▸ Activity: Rewrite the lines below with "Tiongkok" renamed to "China" wherever it appears, keeping everything else the same. Leave the pictures out of your answer.

(Records from a data source)
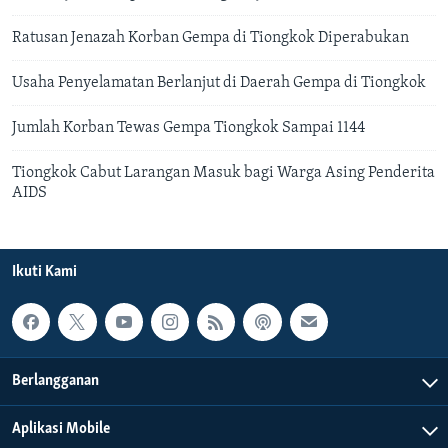
Ratusan Jenazah Korban Gempa di Tiongkok Diperabukan
Usaha Penyelamatan Berlanjut di Daerah Gempa di Tiongkok
Jumlah Korban Tewas Gempa Tiongkok Sampai 1144
Tiongkok Cabut Larangan Masuk bagi Warga Asing Penderita
AIDS
Ikuti Kami
Berlangganan
Aplikasi Mobile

▸ Response box:
Ratusan Jenazah Korban Gempa di China Diperabukan
Usaha Penyelamatan Berlanjut di Daerah Gempa di China
Jumlah Korban Tewas Gempa China Sampai 1144
China Cabut Larangan Masuk bagi Warga Asing Penderita
AIDS
Ikuti Kami
Berlangganan
Aplikasi Mobile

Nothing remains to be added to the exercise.